Republican presidential candidate, former Massachusetts Gov. Mitt Romney speaks to the traveling press corps after arriving in Atlanta, Wednesday, Feb. 8, 2012. (AP Photo/Gerald Herbert)
Associated Press
When you make as many mistakes as I do, it's good to get in the habit of learning from them. Just over four years ago, I made a big one about Mormonism, and I thank the good folks at The Baltimore Sun for giving me a chance to make it right.
During the 2008 primaries, a Sun reporter interviewed me about evangelicals and Mitt Romney. Why, he asked, does a candidate with his squeaky-clean character and demonstrated family values generate so little interest among the Republican Party's evangelical base?

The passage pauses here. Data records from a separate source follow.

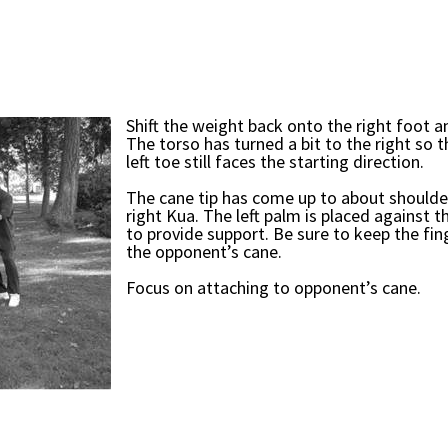
Shift the weight back onto the right foot an
The torso has turned a bit to the right so 
left toe still faces the starting direction.
The cane tip has come up to about shoulder
right Kua. The left palm is placed against t
to provide support. Be sure to keep the fi
the opponent’s cane.
Focus on attaching to opponent’s cane.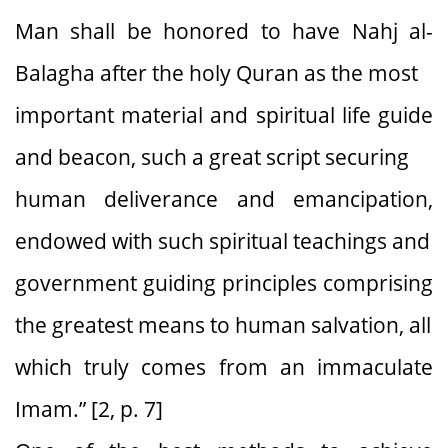
Man shall be honored to have Nahj al-
Balagha after the holy Quran as the most
important material and spiritual life guide
and beacon, such a great script securing
human deliverance and emancipation,
endowed with such spiritual teachings and
government guiding principles comprising
the greatest means to human salvation, all
which truly comes from an immaculate
Imam.” [2, p. 7]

Dusting off my old poli-sci major hat, I suggested a few non-theological reasons: a pro-choice record while Massachusetts governor, a seeming lack of authenticity (a quality evangelicals found especially important in their leaders in the 1990s and 2000s) and ready identification with the Southern Baptist minister and then-Arkansas governor Mike Huckabee. But the real reasons, I said, come down to theological differences.
Evidently, I did not make it clear that I was articulating the theological differences between Mormonism and traditional Christian theology; in the article I was portrayed as somebody who wouldn't vote for a Mormon because I don't think his theology is up to snuff. For the record, I affirm the Constitution's prohibition on any religious test for public office. With Luther, I would rather be governed by an honest and capable man of a different religious faith than by a corrupt and ineffective politician who attended my church.
At the same time, what I tried to convey remains true: There are unbridgeable gaps between traditional Christian orthodoxy and the theological positions taken by the Church of Jesus Christ of Latter-day Saints. As Brigham Young University professor Robert Millet notes, "Latter-day Saints are not in the line of historic Christianity and ... do not accept the concepts concerning God, Christ, and the Godhead that grew out of the post-New Testament councils." The theological affirmations contained in the great creeds of the historic church are held by Orthodox, Catholics and Protestants alike; the Mormon church teaches that all of these branches of the historic Christian family tree are apostate and not authentically Christian.
I know many individual Mormons and historic orthodox Christians who believe people in one another's communities to be genuine followers of Jesus Christ. But the religious movements of historic Christianity on the one hand and Mormonism on the other do not recognize one another's movements as Christian. That doesn't mean individual people within those movements reject one another as citizens, or as political leaders — let alone as friends and colleagues. But it does mean that these religious traditions have things to say about one another.